This video is a companion to the TIME cover story: Why Doctors Are Rethinking Breast Cancer.
“My daughter’s initial reaction was, ‘Mom, if it was me, I’d take it out,'” Laura Colletti, 60, recalls.
Colletti was diagnosed with ductal carcinoma in situ (DCIS), also known as Stage 0 breast cancer, in April 2014. But rather than immediately having surgery, Colletti opted for an alternative—something called active surveillance.
Thanks to advances in genomic testing and deeper insights into the biology of different kinds of breast cancer, doctors are learning that the one-size-fits-all approach isn’t working. They’re also learning that every woman brings with her a unique profile of biological risk—as well as a unique appetite for risk. That means that while some women require urgent and aggressive treatment, there are many who can slow down and take a more sparing approach.

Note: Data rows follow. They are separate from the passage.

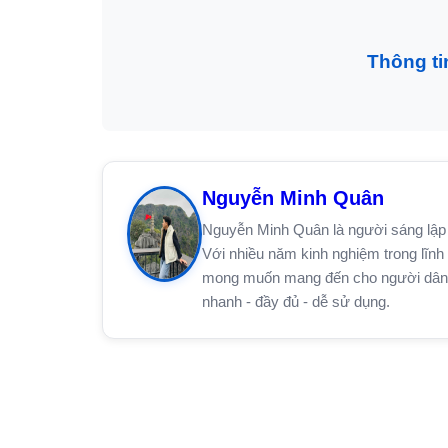
Thông ti
Nguyễn Minh Quân
Nguyễn Minh Quân là người sáng lập 
Với nhiều năm kinh nghiệm trong lĩnh 
mong muốn mang đến cho người dân trê
nhanh - đầy đủ - dễ sử dụng.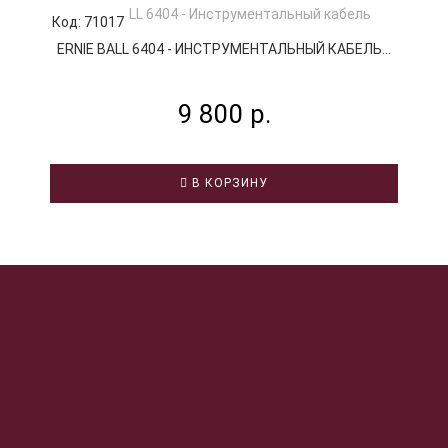
Код: 71017
К
ERNIE BALL 6404 - ИНСТРУМЕНТАЛЬНЫЙ КАБЕЛЬ...
9 800 р.
В КОРЗИНУ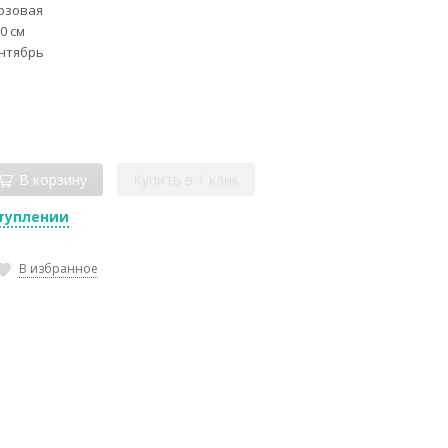
озовая
0 см
нтябрь
В корзину
Купить в 1 клик
туплении
В избранное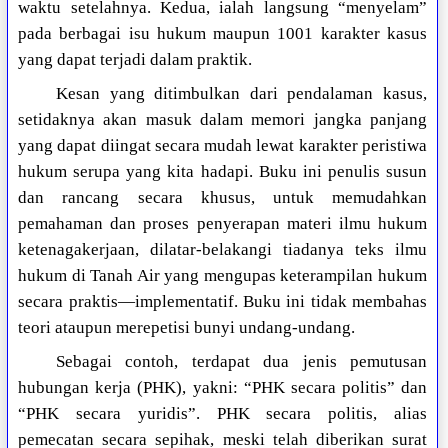
waktu setelahnya. Kedua, ialah langsung “menyelam”
pada berbagai isu hukum maupun 1001 karakter kasus
yang dapat terjadi dalam praktik.
Kesan yang ditimbulkan dari pendalaman kasus,
setidaknya akan masuk dalam memori jangka panjang
yang dapat diingat secara mudah lewat karakter peristiwa
hukum serupa yang kita hadapi. Buku ini penulis susun
dan rancang secara khusus, untuk memudahkan
pemahaman dan proses penyerapan materi ilmu hukum
ketenagakerjaan, dilatar-belakangi tiadanya teks ilmu
hukum di Tanah Air yang mengupas keterampilan hukum
secara praktis—implementatif. Buku ini tidak membahas
teori ataupun merepetisi bunyi undang-undang.
Sebagai contoh, terdapat dua jenis pemutusan
hubungan kerja (PHK), yakni: “PHK secara politis” dan
“PHK secara yuridis”. PHK secara politis, alias
pemecatan secara sepihak, meski telah diberikan surat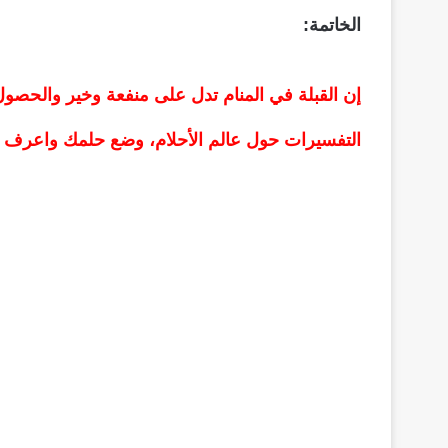
الخاتمة:
إن القبلة في المنام تدل على منفعة وخير والحصول 
التفسيرات حول عالم الأحلام، وضع حلمك واعرف ا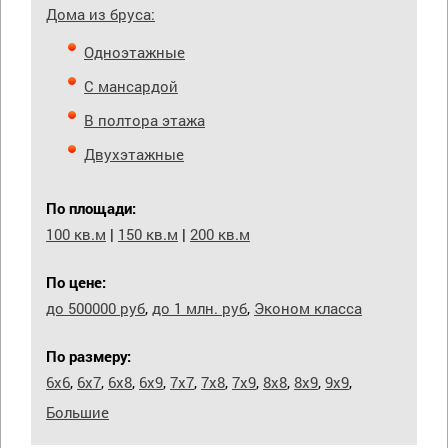
Дома из бруса:
Одноэтажные
С мансардой
В полтора этажа
Двухэтажные
По площади:
100 кв.м
|
150 кв.м
|
200 кв.м
По цене:
до 500000 руб
,
до 1 млн. руб
,
Эконом класса
По размеру:
6х6
,
6х7
,
6х8
,
6х9
,
7х7
,
7х8
,
7х9
,
8х8
,
8х9
,
9х9
,
Большие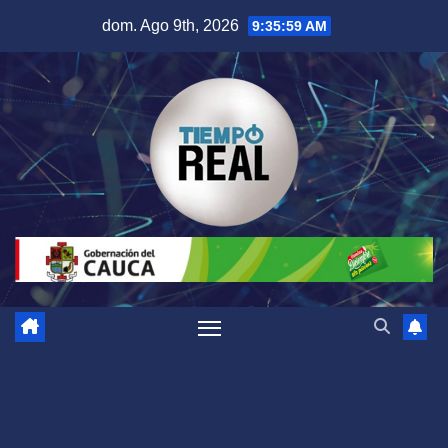
Saltar
dom. Ago 9th, 2026
9:36:00 AM
al
contenido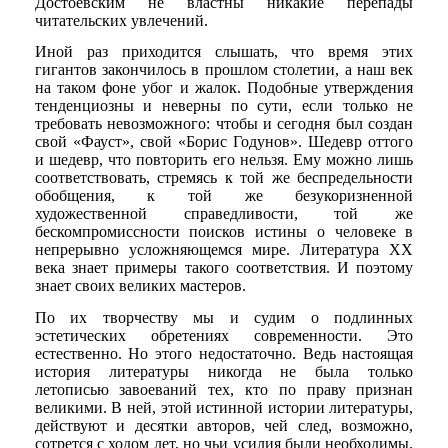
Достоевским не властны никакие перепады
читательских увлечений.
Иной раз приходится слышать, что время этих
гигантов закончилось в прошлом столетии, а наш век
на таком фоне убог и жалок. Подобные утверждения
тенденциозны и неверны по сути, если только не
требовать невозможного: чтобы и сегодня был создан
свой «Фауст», свой «Борис Годунов». Шедевр оттого
и шедевр, что повторить его нельзя. Ему можно лишь
соответствовать, стремясь к той же беспредельности
обобщения, к той же безукоризненной
художественной справедливости, той же
бескомпромиссности поисков истины о человеке в
непрерывно усложняющемся мире. Литература XX
века знает примеры такого соответствия. И поэтому
знает своих великих мастеров.
По их творчеству мы и судим о подлинных
эстетических обретениях современности. Это
естественно. Но этого недостаточно. Ведь настоящая
история литературы никогда не была только
летописью завоеваний тех, кто по праву признан
великими. В ней, этой истинной истории литературы,
действуют и десятки авторов, чей след, возможно,
сотрется с ходом лет, но чьи усилия были необходимы,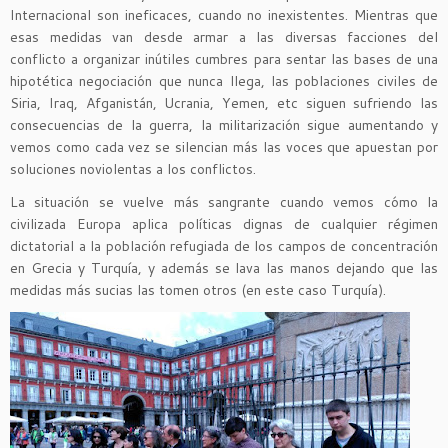
Internacional son ineficaces, cuando no inexistentes. Mientras que
esas medidas van desde armar a las diversas facciones del
conflicto a organizar inútiles cumbres para sentar las bases de una
hipotética negociación que nunca llega, las poblaciones civiles de
Siria, Iraq, Afganistán, Ucrania, Yemen, etc siguen sufriendo las
consecuencias de la guerra, la militarización sigue aumentando y
vemos como cada vez se silencian más las voces que apuestan por
soluciones noviolentas a los conflictos.
La situación se vuelve más sangrante cuando vemos cómo la
civilizada Europa aplica políticas dignas de cualquier régimen
dictatorial a la población refugiada de los campos de concentración
en Grecia y Turquía, y además se lava las manos dejando que las
medidas más sucias las tomen otros (en este caso Turquía).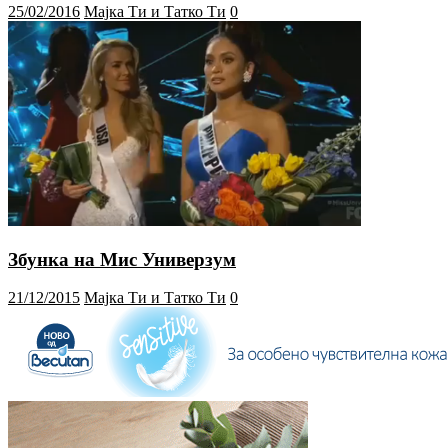
25/02/2016
Мајка Ти и Татко Ти
0
Збунка на Мис Универзум
21/12/2015
Мајка Ти и Татко Ти
0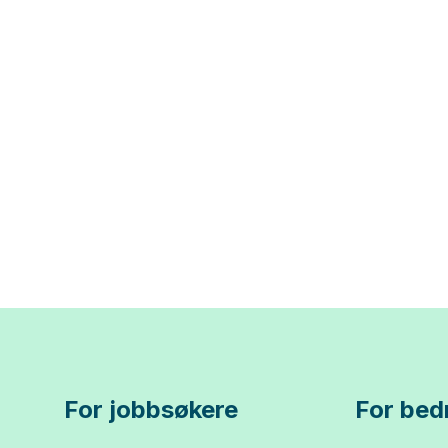
For jobbsøkere
For bedr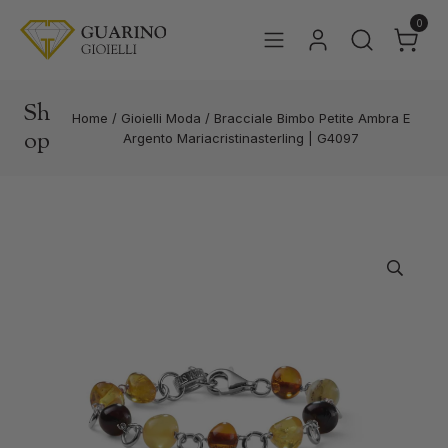
0
Sh
Home
/
Gioielli Moda
/
Bracciale Bimbo Petite Ambra E
op
Argento Mariacristinasterling | G4097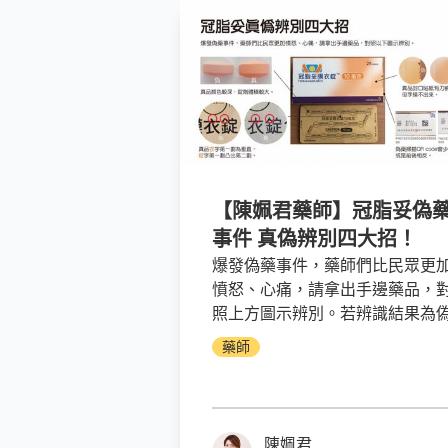
【陳姵君藥師】冠脂妥偽
事件 真偽辨別四大招！
爆發偽藥事件，藥師們比民眾更
憤怒、心痛，請拿出手邊藥品，
照上方圖示辨別。若辨識結果為
藥： 請立即停止服用，並將手邊
藥師
有藥品及藥袋，拿回原醫院或藥
更換新品。
陳姵君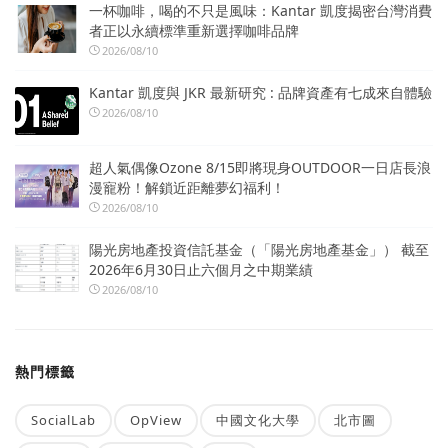
一杯咖啡，喝的不只是風味：Kantar 凱度揭密台灣消費
者正以永續標準重新選擇咖啡品牌
2026/08/10
Kantar 凱度與 JKR 最新研究 : 品牌資產有七成來自體驗
2026/08/10
超人氣偶像Ozone 8/15即將現身OUTDOOR一日店長浪
漫寵粉！解鎖近距離夢幻福利！
2026/08/10
陽光房地產投資信託基金（「陽光房地產基金」） 截至
2026年6月30日止六個月之中期業績
2026/08/10
熱門標籤
SocialLab
OpView
中國文化大學
北市圖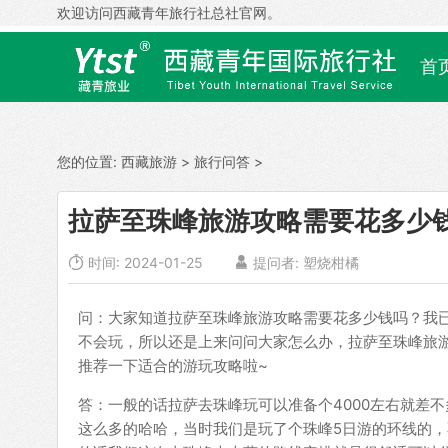
欢迎访问西藏青年旅行社总社官网。
首
您的位置:
西藏旅游
>
旅行问答
>
拉萨至珠峰旅游攻略需要花多少

时间: 2024-01-25

提问者: 塑烧柑橘
问：大家知道拉萨至珠峰旅游攻略需要花多少钱吗？我
不会玩，所以还是上来问问大家怎么办，拉萨至珠峰旅
推荐一下适合的游玩攻略啦~
答：一般的话拉萨去珠峰玩可以准备个4000左右就差
这么多的哈哈，当时我们是玩了个珠峰5日游的环线的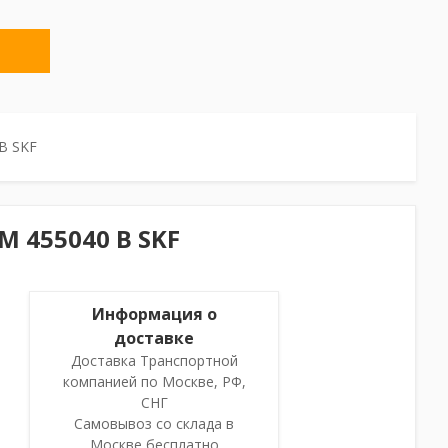
B SKF
 455040 B SKF
Информация о
доставке
Доставка Транспортной
компанией по Москве, РФ,
СНГ
Самовывоз со склада в
Москве бесплатно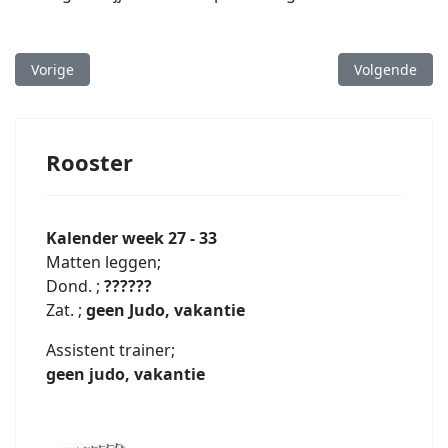
Vorig artikel: Toernooi Gemert
Volgende arti
Vorige
Volgende
Rooster
Kalender week 27 - 33
Matten leggen;
Dond. ;
??????
Zat. ;
geen Judo, vakantie
Assistent trainer;
geen judo, vakantie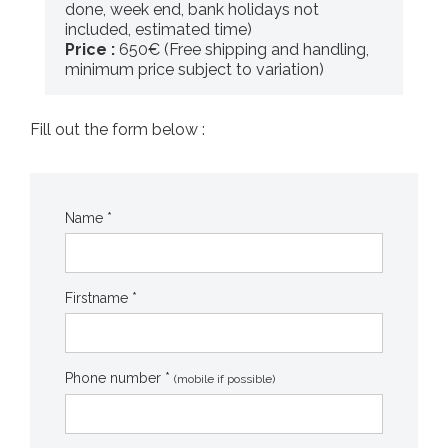
done, week end, bank holidays not
included, estimated time)
Price :
650€ (Free shipping and handling,
minimum price subject to variation)
Fill out the form below :
Name *
Firstname *
Phone number *
(mobile if possible)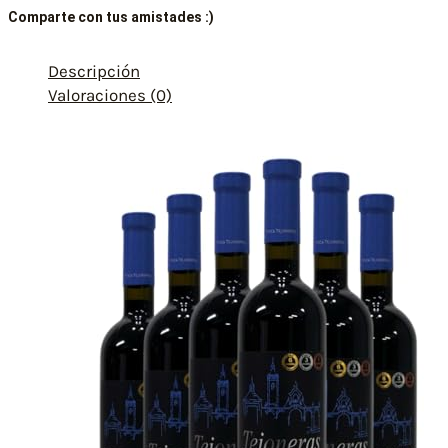
Comparte con tus amistades :)
Descripción
Valoraciones (0)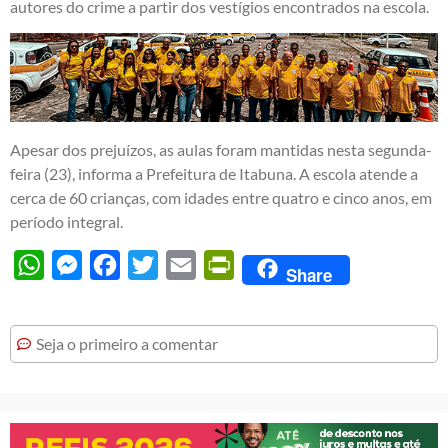
autores do crime a partir dos vestígios encontrados na escola.
Apesar dos prejuízos, as aulas foram mantidas nesta segunda-
feira (23), informa a Prefeitura de Itabuna. A escola atende a
cerca de 60 crianças, com idades entre quatro e cinco anos, em
período integral.
WhatsApp
Messenger
Facebook
Twitter
Email
PrintFriendly
Share
Seja o primeiro a comentar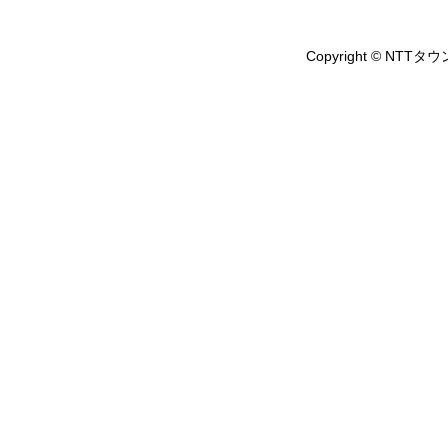
Copyright © NTTタウ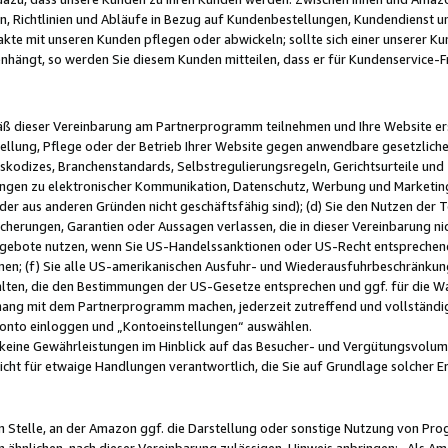
, Richtlinien und Abläufe in Bezug auf Kundenbestellungen, Kundendienst 
kte mit unseren Kunden pflegen oder abwickeln; sollte sich einer unserer Ku
nhängt, so werden Sie diesem Kunden mitteilen, dass er für Kundenservic
emäß dieser Vereinbarung am Partnerprogramm teilnehmen und Ihre Website er
ellung, Pflege oder der Betrieb Ihrer Website gegen anwendbare gesetzlich
skodizes, Branchenstandards, Selbstregulierungsregeln, Gerichtsurteile und 
ngen zu elektronischer Kommunikation, Datenschutz, Werbung und Marketing)
 oder aus anderen Gründen nicht geschäftsfähig sind); (d) Sie den Nutzen de
cherungen, Garantien oder Aussagen verlassen, die in dieser Vereinbarung nich
gebote nutzen, wenn Sie US-Handelssanktionen oder US-Recht entsprechen
men; (f) Sie alle US-amerikanischen Ausfuhr- und Wiederausfuhrbeschränkun
ten, die den Bestimmungen der US-Gesetze entsprechen und ggf. für die Wa
hang mit dem Partnerprogramm machen, jederzeit zutreffend und vollständig 
 Konto einloggen und „Kontoeinstellungen“ auswählen.
keine Gewährleistungen im Hinblick auf das Besucher- und Vergütungsvolu
icht für etwaige Handlungen verantwortlich, die Sie auf Grundlage solcher
en Stelle, an der Amazon ggf. die Darstellung oder sonstige Nutzung von Pr
 ähnlichen, nach dieser Vereinbarung zulässigen, Hinweis anbringen: „Als Ama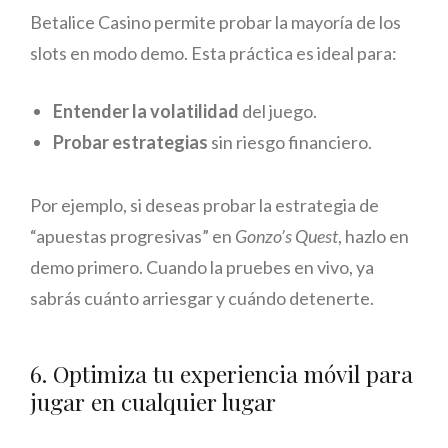
Betalice Casino permite probar la mayoría de los
slots en modo demo. Esta práctica es ideal para:
Entender la volatilidad
del juego.
Probar estrategias
sin riesgo financiero.
Por ejemplo, si deseas probar la estrategia de
“apuestas progresivas” en
Gonzo’s Quest
, hazlo en
demo primero. Cuando la pruebes en vivo, ya
sabrás cuánto arriesgar y cuándo detenerte.
6. Optimiza tu experiencia móvil para
jugar en cualquier lugar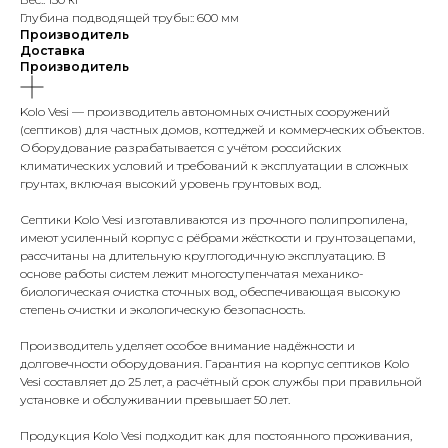
Глубина подводящей трубы:: 600 мм
Производитель
Доставка
Производитель
Kolo Vesi — производитель автономных очистных сооружений
(септиков) для частных домов, коттеджей и коммерческих объектов.
Оборудование разрабатывается с учётом российских
климатических условий и требований к эксплуатации в сложных
грунтах, включая высокий уровень грунтовых вод.
Септики Kolo Vesi изготавливаются из прочного полипропилена,
имеют усиленный корпус с рёбрами жёсткости и грунтозацепами,
рассчитаны на длительную круглогодичную эксплуатацию. В
основе работы систем лежит многоступенчатая механико-
биологическая очистка сточных вод, обеспечивающая высокую
степень очистки и экологическую безопасность.
Производитель уделяет особое внимание надёжности и
долговечности оборудования. Гарантия на корпус септиков Kolo
Vesi составляет до 25 лет, а расчётный срок службы при правильной
установке и обслуживании превышает 50 лет.
Продукция Kolo Vesi подходит как для постоянного проживания,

Colletti was referred to Dr. Shelley Hwang, chief of breast surgery at Duke Medical Center in North Carolina, who is one of the growing number of breast cancer experts in the U.S. who partner with patients on active surveillance for patients with low-grade DCIS. With this watch-and-wait approach, patients forgo traditional treatments like radiation and surgery and instead do screenings—mammograms, MRIa—every six months, sometimes in tandem with hormone therapy.
This represents a paradigm shift in breast cancer treatment, with a small but influential chorus of experts calling for a major shift in the way doctors treat—and talk about—the disease, from the first few millimeters of suspicious-looking cells in milk ducts to the invasive masses found outside of them.
That’s making the tough conversations between a woman and her cancer doctor ever harder, but it also stands to make them more fruitful. Because as good as we have gotten at finding breast cancer—and we’ve gotten very good—new data suggests there may be better ways to treat some breast cancers, particularly those at the early stages. Evidence is mounting that aggressive treatments, designed in earnest to save women’s lives, can have unforeseen and sometimes devastating consequences.
It’s the multiple follow-up surgeries after a mastectomy and the subsequent infections; the radiation that doesn’t always improve survival and the cancer risk that can come with too much of it; the sometimes unnecessary chemotherapy and its life-sapping side effects. For some in the field, that collateral damage is getting harder and harder to justify.